Anyone remember the trailer they did years ago, must be about 1998/99 when they were first talking about TFC2


----------



## mack (Jul 26, 2006)

riot sky said:
			
		

> Anyone remember the trailer they did years ago, must be about 1998/99 when they were first talking about TFC2



Yeah I remember that, iirc it was more WW2 looking with jeeps an stuff. 
I think once they realised what they could do with the HL2 engine they kinda gave up all the development work on it.

Will you be giving it a go? - I remember you from the tfc forums many moons ago!


----------



## bmd (Jul 26, 2006)

mack said:
			
		

> Yeah I remember that, iirc it was more WW2 looking with jeeps an stuff.
> I think once they realised what they could do with the HL2 engine they kinda gave up all the development work on it.
> 
> Will you be giving it a go? - I remember you from the tfc forums many moons ago!

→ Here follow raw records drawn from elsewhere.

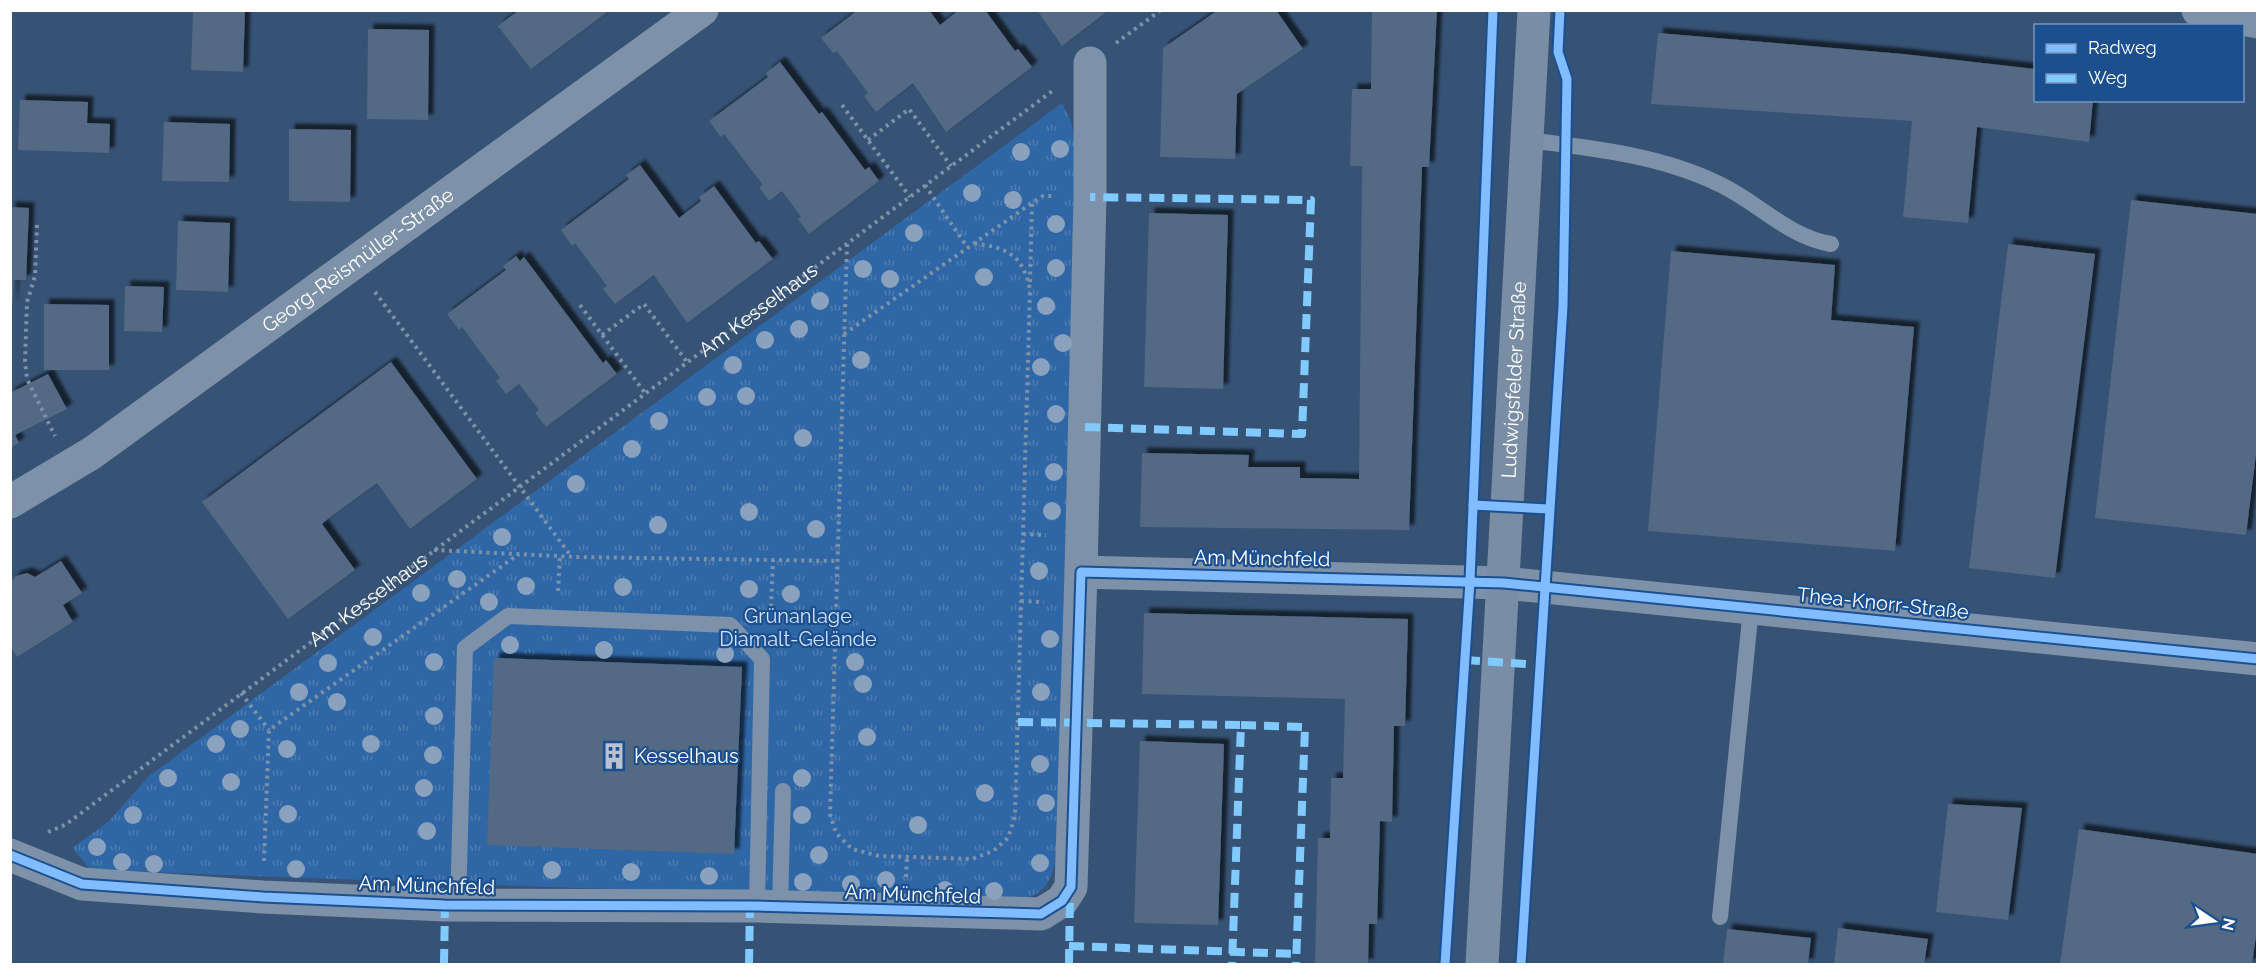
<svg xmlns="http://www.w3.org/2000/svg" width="2268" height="975" viewBox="0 0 2268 975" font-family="Raleway,sans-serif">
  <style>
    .grass { fill: url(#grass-tufts) }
    .building { fill: #526984; filter: url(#shadow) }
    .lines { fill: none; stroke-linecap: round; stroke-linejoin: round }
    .path { stroke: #7d92a8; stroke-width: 4; stroke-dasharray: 3 4.5; stroke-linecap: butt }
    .lane { stroke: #7d92a8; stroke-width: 16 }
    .street { stroke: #7d92a8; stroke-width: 33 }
    .secondary { stroke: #798da4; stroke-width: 33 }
    .quiet { stroke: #80caff; stroke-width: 8; stroke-dasharray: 15 8; stroke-linecap: butt }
    .cycleway-casing { stroke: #1b4f8f; stroke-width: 13 }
    .cycleway { stroke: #80bcff; stroke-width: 9 }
    .tree { fill: #8aa2be }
    .labels { text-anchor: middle; stroke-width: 4.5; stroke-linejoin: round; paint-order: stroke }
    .street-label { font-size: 20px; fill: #fff; stroke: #1b4f8f }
    .park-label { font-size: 20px; fill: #cfe3fa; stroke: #1b4f8f }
    .poi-label { font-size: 20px; fill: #fff; stroke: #1b4f8f; text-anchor: start }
  </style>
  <defs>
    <pattern id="grass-tufts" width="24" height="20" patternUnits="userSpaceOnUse" patternTransform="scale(1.5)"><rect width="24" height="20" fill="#2f66a5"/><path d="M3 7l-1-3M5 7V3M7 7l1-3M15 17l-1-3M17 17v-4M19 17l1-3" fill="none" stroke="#4e7db2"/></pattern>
    <filter id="shadow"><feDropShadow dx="5.5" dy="-5.5" stdDeviation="1.5" flood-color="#0009"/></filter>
  </defs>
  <rect width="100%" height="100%" fill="#365274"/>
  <path class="grass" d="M1062,103l9,18 4,22 -17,711c-7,27 -13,43 -43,46l-438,-12 -454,-17 -34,-3 -17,-20 36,-26 41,-46z"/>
  <g class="building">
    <polygon points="193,10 245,10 243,72 191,70"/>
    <polygon points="519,10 610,10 531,69 498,26"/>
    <polygon points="858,10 929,10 940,25 959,10 985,10 1015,51 1018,49 1032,67 946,132 913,83 876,112 864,96 868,93 837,51 833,53 821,38"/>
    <polygon points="1037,10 1109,10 1062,46"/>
    <polygon points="1218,10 1276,10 1303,49 1237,94 1235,159 1160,157 1163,48"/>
    <polygon points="1372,10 1437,10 1429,167 1422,167 1409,530 1140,527 1142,453 1249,455 1248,467 1300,467 1300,478 1359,479 1362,166 1350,166 1352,89 1371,89"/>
    <polygon points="368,29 429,30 428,120 367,119"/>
    <polygon points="1658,33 1903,54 2036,69 2036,100 2093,100 2089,142 1977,127 1968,223 1903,217 1912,121 1651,104"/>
    <polygon points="780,62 819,114 822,112 865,170 869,167 879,181 809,234 798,219 801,217 782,191 769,201 759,187 763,185 724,134 721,137 709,121 768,77 766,73"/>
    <polygon points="20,100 88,102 87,123 110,124 109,153 18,150"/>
    <polygon points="164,122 230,124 229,182 162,181"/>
    <polygon points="289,129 351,130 350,202 289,201"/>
    <polygon points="640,165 679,218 701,201 699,197 714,186 756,243 759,241 773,259 687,323 654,275 615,304 603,289 607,286 575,243 572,246 561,230 629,179 626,175"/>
    <polygon points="2131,200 2258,214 2258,438 2246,535 2095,518"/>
    <polygon points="10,207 29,208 26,280 14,280 12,308"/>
    <polygon points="1149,213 1228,215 1223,389 1144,387"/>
    <polygon points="178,221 230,223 228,292 176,290"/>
    <polygon points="2008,244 2095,254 2055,578 1969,568"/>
    <polygon points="1671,251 1835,265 1831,320 1914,327 1895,551 1648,531"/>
    <polygon points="516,256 520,261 524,257 603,363 606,360 617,374 546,427 535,413 539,410 519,384 506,394 496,381 500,378 462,327 459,330 447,314 506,270 503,266"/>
    <polygon points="125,286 164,287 162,332 124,331"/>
    <polygon points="44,304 109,305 109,370 44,370"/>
    <polygon points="391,362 477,479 410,529 377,483 329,518 322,524 355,570 288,619 202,502"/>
    <polygon points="48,374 67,409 15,435 19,443 10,448 10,393"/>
    <polygon points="61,561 82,593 63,605 73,622 17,657 10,646 10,583 16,576 27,573 35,577"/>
    <polygon points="1144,613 1408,619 1405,726 1394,726 1392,822 1380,821 1377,924 1369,924 1368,964 1315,964 1318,838 1330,838 1331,778 1343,778 1345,699 1142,694"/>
    <polygon points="494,658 742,667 734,854 487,845"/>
    <polygon points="1140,741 1224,744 1218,925 1134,923"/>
    <polygon points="1948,804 2022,808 2008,920 1936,912"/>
    <polygon points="2079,829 2258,854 2258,922 2252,964 2060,964"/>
    <polygon points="1838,928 1928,939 1924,964 1834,964"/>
    <polygon points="1727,929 1811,938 1808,964 1723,964"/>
  </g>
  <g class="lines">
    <g class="path">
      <polyline points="1116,43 1161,10"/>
      <polyline points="842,105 910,197"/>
      <polyline points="868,140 909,109 951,166"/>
      <polyline points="925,185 967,247"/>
      <polyline points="37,225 35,276 27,302 25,362 27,379 55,436"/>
      <path d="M847,244l-17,570 6,19 16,16 27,7 93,3 21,-8 15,-13 7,-22 15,-527c-8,-36 -24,-41 -57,-46"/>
      <polyline points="1030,282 1032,203"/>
      <polyline points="375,292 571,556"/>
      <polyline points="580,305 645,393"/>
      <polyline points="844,334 1032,203 1043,196 1056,196"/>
      <polyline points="602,335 644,304 687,362"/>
      <polyline points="1023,534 1046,535"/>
      <polyline points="434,550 577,557 837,561"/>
      <polyline points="558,591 560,556"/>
      <polyline points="1021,601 1044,602"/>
      <polyline points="760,616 771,608 773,560"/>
      <polyline points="241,693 269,730"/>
      <path id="s1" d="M48,832l17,-7 990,-736"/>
      <polyline points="264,861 269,730 519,554"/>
      <polyline points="906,877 907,857"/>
    </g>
    <g class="lane">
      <path d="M1527,140c64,8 133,15 192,44 39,18 67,52 112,60"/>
      <polyline points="458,906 465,648 508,616 730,625 762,659 757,906"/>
      <polyline points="780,907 783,791"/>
      <polyline points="1720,917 1751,608"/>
    </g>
    <g class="street">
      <polyline points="2198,10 2258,22"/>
      <path id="s2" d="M10,502l82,-49 610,-443"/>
      <polyline points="1081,572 1090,197 1090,63"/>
      <polyline points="10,855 82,884 263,897 445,905 757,906 1041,914 1062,901 1071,887 1081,572 1504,583 2258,659"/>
    </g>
    <path class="secondary" id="s3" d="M1482,964l52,-954"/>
    <g class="quiet">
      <polyline points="1085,427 1302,434 1311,200 1090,197"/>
      <polyline points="1465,660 1539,665"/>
      <polyline points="1018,722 1241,725 1232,964"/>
      <polyline points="1241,725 1305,727 1296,964"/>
      <polyline points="1069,946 1297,954"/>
      <polyline points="444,964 445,905"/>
      <polyline points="749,964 750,906"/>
      <polyline points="1069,964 1070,890"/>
    </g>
    <defs>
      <g id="cycleway">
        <polyline points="1473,505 1549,509"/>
        <polyline points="10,855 82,884 263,897 445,905 757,906 1041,914 1062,901 1071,887 1081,572 1504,583 2258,659"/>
        <polyline points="1445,964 1470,581 1493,10"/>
        <polyline points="1521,964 1563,306 1567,79 1558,52 1560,10"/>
      </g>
    </defs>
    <use href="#cycleway" class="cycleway-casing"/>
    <use href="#cycleway" class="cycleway"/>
  </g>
  <g class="tree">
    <circle cx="1060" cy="149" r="9"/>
    <circle cx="1021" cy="152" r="9"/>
    <circle cx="972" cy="193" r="9"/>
    <circle cx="1013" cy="200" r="9"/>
    <circle cx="1056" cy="224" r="9"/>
    <circle cx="914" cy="233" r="9"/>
    <circle cx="1056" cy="268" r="9"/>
    <circle cx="863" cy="269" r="9"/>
    <circle cx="984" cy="277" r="9"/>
    <circle cx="890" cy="279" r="9"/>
    <circle cx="820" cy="301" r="9"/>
    <circle cx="1046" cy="306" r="9"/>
    <circle cx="799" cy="329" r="9"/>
    <circle cx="765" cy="340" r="9"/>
    <circle cx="1063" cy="343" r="9"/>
    <circle cx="861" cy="360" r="9"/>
    <circle cx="733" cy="365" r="9"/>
    <circle cx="1041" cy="367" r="9"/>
    <circle cx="746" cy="396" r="9"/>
    <circle cx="707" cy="397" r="9"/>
    <circle cx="1056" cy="414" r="9"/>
    <circle cx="659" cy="421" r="9"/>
    <circle cx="803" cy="438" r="9"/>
    <circle cx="632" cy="449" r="9"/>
    <circle cx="1054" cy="472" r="9"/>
    <circle cx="576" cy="484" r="9"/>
    <circle cx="1052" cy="511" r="9"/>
    <circle cx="749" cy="512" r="9"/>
    <circle cx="658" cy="525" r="9"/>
    <circle cx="816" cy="529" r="9"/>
    <circle cx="502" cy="537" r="9"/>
    <circle cx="1039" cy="571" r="9"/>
    <circle cx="457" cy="579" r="9"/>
    <circle cx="526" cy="586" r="9"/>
    <circle cx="623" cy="587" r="9"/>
    <circle cx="749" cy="589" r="9"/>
    <circle cx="421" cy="593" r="9"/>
    <circle cx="791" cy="594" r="9"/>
    <circle cx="489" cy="602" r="9"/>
    <circle cx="373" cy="637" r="9"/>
    <circle cx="1050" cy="639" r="9"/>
    <circle cx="510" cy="645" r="9"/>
    <circle cx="604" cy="650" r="9"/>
    <circle cx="725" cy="654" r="9"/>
    <circle cx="434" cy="662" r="9"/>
    <circle cx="855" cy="662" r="9"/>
    <circle cx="328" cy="663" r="9"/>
    <circle cx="863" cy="684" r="9"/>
    <circle cx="299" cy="692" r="9"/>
    <circle cx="1041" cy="692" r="9"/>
    <circle cx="337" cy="702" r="9"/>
    <circle cx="434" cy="716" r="9"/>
    <circle cx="240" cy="729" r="9"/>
    <circle cx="867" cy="737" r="9"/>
    <circle cx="216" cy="744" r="9"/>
    <circle cx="371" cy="744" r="9"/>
    <circle cx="287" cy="749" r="9"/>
    <circle cx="433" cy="755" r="9"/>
    <circle cx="1040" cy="764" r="9"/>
    <circle cx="168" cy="778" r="9"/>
    <circle cx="802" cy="778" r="9"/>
    <circle cx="231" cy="782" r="9"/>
    <circle cx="424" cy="788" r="9"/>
    <circle cx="985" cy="793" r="9"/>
    <circle cx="1046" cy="803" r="9"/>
    <circle cx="288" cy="814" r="9"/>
    <circle cx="133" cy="815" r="9"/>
    <circle cx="802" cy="815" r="9"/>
    <circle cx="918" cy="825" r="9"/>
    <circle cx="427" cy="831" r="9"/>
    <circle cx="97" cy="847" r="9"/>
    <circle cx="819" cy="855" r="9"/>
    <circle cx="122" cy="862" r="9"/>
    <circle cx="1040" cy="863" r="9"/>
    <circle cx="154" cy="864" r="9"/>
    <circle cx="296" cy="869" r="9"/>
    <circle cx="552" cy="870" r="9"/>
    <circle cx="631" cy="872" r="9"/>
    <circle cx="709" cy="876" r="9"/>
    <circle cx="886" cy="880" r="9"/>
    <circle cx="803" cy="882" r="9"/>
    <circle cx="851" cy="884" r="9"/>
    <circle cx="945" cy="890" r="9"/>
    <circle cx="994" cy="891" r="9"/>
  </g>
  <defs>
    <symbol id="building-bare" viewBox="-9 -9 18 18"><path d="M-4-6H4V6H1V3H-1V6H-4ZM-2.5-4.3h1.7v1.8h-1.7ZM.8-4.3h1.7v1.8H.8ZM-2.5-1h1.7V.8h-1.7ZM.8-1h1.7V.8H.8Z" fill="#b9c2ce" stroke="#1b4f8f" stroke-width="2.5" paint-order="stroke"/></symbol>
  </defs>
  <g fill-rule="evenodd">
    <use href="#building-bare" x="595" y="737" width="38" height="38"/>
  </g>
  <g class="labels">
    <g class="street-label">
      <text dy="7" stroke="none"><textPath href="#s2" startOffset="424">Georg-Reismüller-Straße</textPath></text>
      <text dy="7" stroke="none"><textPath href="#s1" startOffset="882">Am Kesselhaus</textPath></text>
      <text dy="7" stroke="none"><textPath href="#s3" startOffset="585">Ludwigsfelder Straße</textPath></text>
      <text transform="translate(1262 558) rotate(1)" y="7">Am Münchfeld</text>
      <text dy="7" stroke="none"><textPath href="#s1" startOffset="396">Am Kesselhaus</textPath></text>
      <text transform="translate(1883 603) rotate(6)" y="7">Thea-Knorr-Straße</text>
      <text transform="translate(427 885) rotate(2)" y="7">Am Münchfeld</text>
      <text transform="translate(913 894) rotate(2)" y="7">Am Münchfeld</text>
    </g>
    <g class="park-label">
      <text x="798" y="623">Grünanlage<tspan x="798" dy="23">Diamalt-Gelände</tspan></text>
    </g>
    <g class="poi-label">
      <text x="634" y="763">Kesselhaus</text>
    </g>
  </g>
  <rect width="2268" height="975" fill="none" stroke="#ffffff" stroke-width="24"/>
  <rect x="2034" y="24" width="210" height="78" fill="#1b4f8f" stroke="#7695bc" stroke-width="1.5"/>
  <rect x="2046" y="44" width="30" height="9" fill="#80bcff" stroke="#7695bc" stroke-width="1.5"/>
  <text x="2088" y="54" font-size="18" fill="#ffffff">Radweg</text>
  <rect x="2046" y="74" width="30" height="9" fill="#80caff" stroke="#7695bc" stroke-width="1.5"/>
  <text x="2088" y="84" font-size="18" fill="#ffffff">Weg</text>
  <g transform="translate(2214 921) rotate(103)" stroke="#1b4f8f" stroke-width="4.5" paint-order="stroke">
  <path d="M0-4.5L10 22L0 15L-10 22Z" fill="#ffffff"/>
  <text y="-9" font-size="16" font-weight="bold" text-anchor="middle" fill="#ffffff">N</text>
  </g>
</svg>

So YOU'RE oobatz! *shoots oobatz in the face, plants bomb, camps*


----------



## Kid_Eternity (Jul 26, 2006)

Tbh I don't like the new cartoony look...


----------



## Kid_Eternity (Jul 26, 2006)

Tbh I don't like the new cartoony look...


----------



## Kid_Eternity (Jul 26, 2006)

Wow! Do I get a prize for the most accidental duplicate posts ever on U75?!


----------



## Strawman (Jul 27, 2006)

Cant wait for this, I was a demon at TFC and played for the clan that won the first wireplay league


----------



## Kid_Eternity (Jan 31, 2009)

Kid_Eternity said:


> Tbh I don't like the new cartoony look...

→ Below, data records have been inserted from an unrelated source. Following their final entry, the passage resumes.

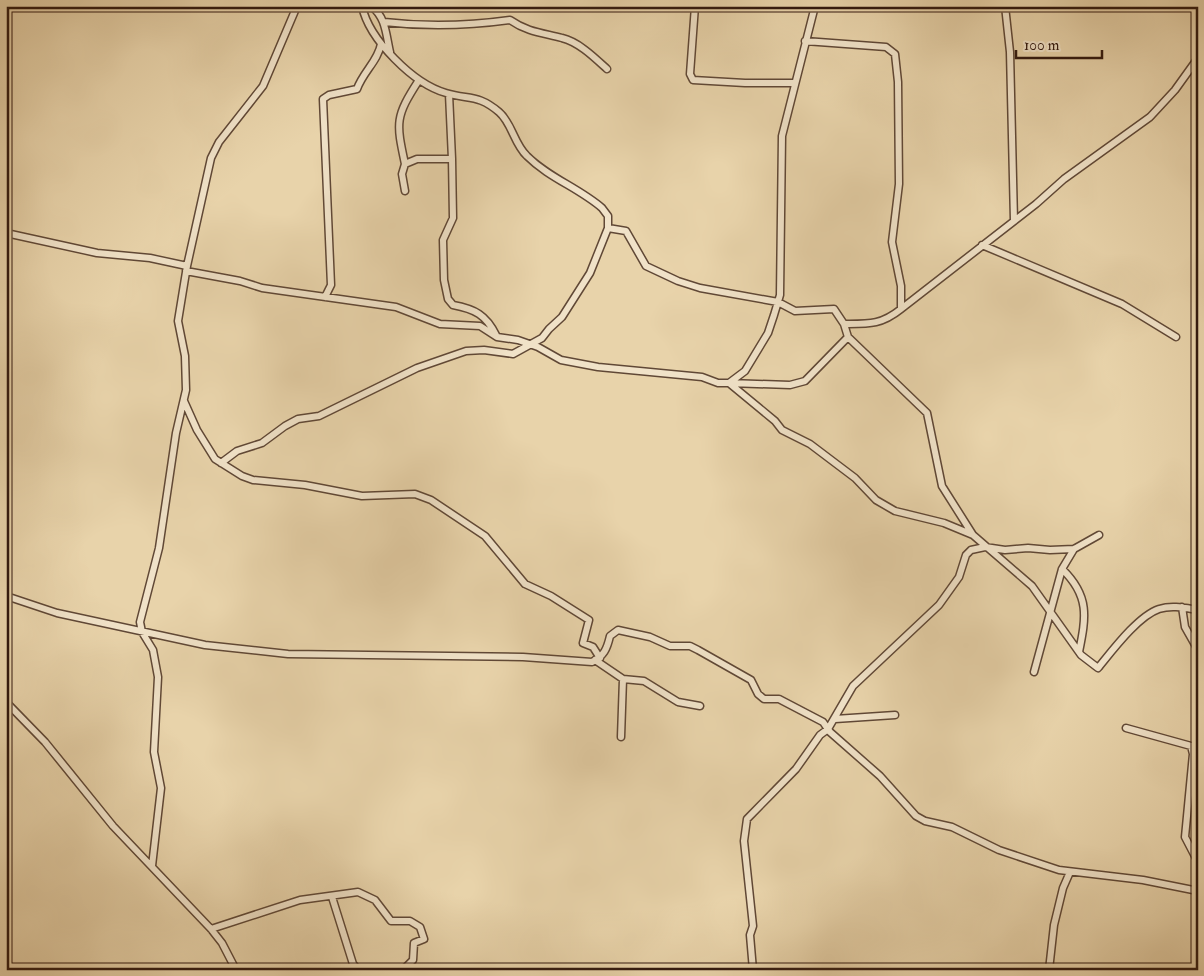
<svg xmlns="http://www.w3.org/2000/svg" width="1204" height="976" font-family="'IM FELL Double Pica',serif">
	<rect width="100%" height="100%" fill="#e8d3aa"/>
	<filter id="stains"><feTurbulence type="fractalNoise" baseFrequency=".004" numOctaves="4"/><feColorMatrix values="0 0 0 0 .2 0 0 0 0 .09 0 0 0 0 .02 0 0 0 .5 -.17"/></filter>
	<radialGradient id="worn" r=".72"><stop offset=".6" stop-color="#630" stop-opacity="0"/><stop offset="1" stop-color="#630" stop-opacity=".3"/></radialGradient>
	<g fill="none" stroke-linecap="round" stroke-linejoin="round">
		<defs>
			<path id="minor" d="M371,6c15,11 15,29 19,46
				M695,6l-5,68 3,6 52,3h50
				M1005,6l5,46 4,169
				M384,22c43,5 83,4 126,-2 17,12 33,13 52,18 17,4 33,20 45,31
				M805,41l81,6 9,7 3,28 1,102 -7,58 9,44v23l135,-105 28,-25 86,-62 25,-27 23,-32
				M452,159l1,59 -10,22 1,40 4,19 5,6c22,4 33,10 43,30
				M405,164c-9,-42 -10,-47 14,-84
				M405,191l-3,-17 3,-10 12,-5h35l-3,-65
				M608,228l18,3 20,35 32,15 22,7 78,14 17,9 39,-2 10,15
				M6,233l91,20 53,5 37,8
				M982,245l140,59 54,33
				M186,271l54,10 22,7 134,19 44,17 40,2 17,11 21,3 20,7 23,13 37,7 104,10 16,6h11l16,-12 23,-38 6,-18 6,-20 2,-159 33,-130
				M325,297l6,-12 -8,-186 6,-4 28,-6c6,-17 21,-28 24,-45
				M901,309c-20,16 -32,15 -57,15l4,13 79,76 15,73 31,49 59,51 49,69 17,13c14,-17 40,-52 61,-59 13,-4 26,-1 39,1
				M729,383l46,38 7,9 28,14 45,34 21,22 19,11 49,12 29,12
				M729,383l61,2 15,-4 43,-44
				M184,401l13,29 18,29 27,17 11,4 52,5 57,11 53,-2 16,6 54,36 40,48 26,12 38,24 -6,23 10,4 7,11
				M221,463l16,-12 25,-8 23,-17 13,-7 21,-3 98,-48 49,-17 18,-1 29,4 29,-16 7,-9 13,-12 28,-44 18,-45v-12l-6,-8c-23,-20 -53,-30 -75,-52 -13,-12 -15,-33 -28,-44 -21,-18 -30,-12 -53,-19 -32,-9 -77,-53 -84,-87
				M1062,569c28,27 24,48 17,83
				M6,596l51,17 148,32 83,9 235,3 69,5c12,-6 15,-13 18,-26l8,-6 32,7 20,9h20l8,4 53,30 7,14 6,5h15l44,23 7,10 50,44 36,40 9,5 27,6 47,23 60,20 84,10 55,11
				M1182,607l3,20 13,23
				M595,660l28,19 21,2 34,21 22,4
				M1034,672l28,-103 12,-20
				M6,702l39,40 68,84 98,103 11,14 14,27
				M835,719l60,-4
				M1126,728l65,18 2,8 -8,83 13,25
				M621,737l2,-58
				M152,866l9,-78 -7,-36 4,-75 -5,-27 -11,-18 -2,-10 19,-74 17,-115 10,-43 -1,-34 -7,-35 9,-55 24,-108 8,-16 44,-56 34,-80
				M332,897l21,67 5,6
				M211,929l89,-29 58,-8 17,8 16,21h19l10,6 4,12 -10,4 -1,17 -10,10
				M753,970l-3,-35 3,-9 -9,-85 3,-22 49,-50 24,-34 8,-6 25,-43 86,-81 20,-28 7,-22 5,-5 14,-3 20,3 23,-2 22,2 24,-1 25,-14
				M1049,970l5,-45 9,-37 7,-16
				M1194,970l4,-14"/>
		</defs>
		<use href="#minor" stroke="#604836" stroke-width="9"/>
		<use href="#minor" stroke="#f0e2c8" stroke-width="6"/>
	</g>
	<rect width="1204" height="976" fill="none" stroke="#e8d3aa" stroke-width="25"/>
	<rect x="8" y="8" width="1189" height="961" fill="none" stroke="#32190f" stroke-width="2.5"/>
	<rect x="12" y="12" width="1179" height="951" fill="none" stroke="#32190f"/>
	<path d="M1016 50v8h86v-8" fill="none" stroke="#32190f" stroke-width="2.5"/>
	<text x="1024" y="50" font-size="15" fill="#32190f" stroke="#f0e2c8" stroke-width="4" paint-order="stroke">100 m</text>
	<rect width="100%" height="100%" filter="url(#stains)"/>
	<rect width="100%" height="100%" fill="url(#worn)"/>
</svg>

But I do now! Played this on the 360 tonight and loved it, it's fucking great (kicking ass may have had something to do with enjoying it)!


----------



## dlx1 (Jan 31, 2009)

didn't see you, what you fav map ?


----------



## Kid_Eternity (Jan 31, 2009)

Only played one, that one with the bridge in the middle. Was great fun, gonna play it in a moment.


----------



## Stigmata (Jan 31, 2009)

It's great isn't it. Especially the Granary map.


----------



## dlx1 (Jan 31, 2009)

Kid_Eternity said:


> Only played one, that one with the bridge in the middle. Was great fun, gonna play it in a moment.








that called 2fort


> ..you fancy a game?


 always


----------



## Kid_Eternity (Jan 31, 2009)

Ah...you fancy a game?


----------



## Stigmata (Feb 16, 2009)

Steam IDs anyone? I'm Lord_Mormont but i usually play as Thelonious Funk.


----------



## mack (Jul 24, 2009)

Anyone have a spare TF2 key ,  I'm trying to introduce the game to the missus and we only have the one copy of the game - pm if you help!


----------



## dlx1 (Jul 25, 2009)

Valve have fuck the update on xbox god know how long till fixed. 
No I don't want to play with Scout's & Spy's only


----------



## tommers (Jul 25, 2009)

is it worth getting this on 360?


----------



## yield (Jul 25, 2009)

tommers said:


> is it worth getting this on 360?



The Orange Box is excellent.

Although many people get it for Portal! Portal! Portal!


----------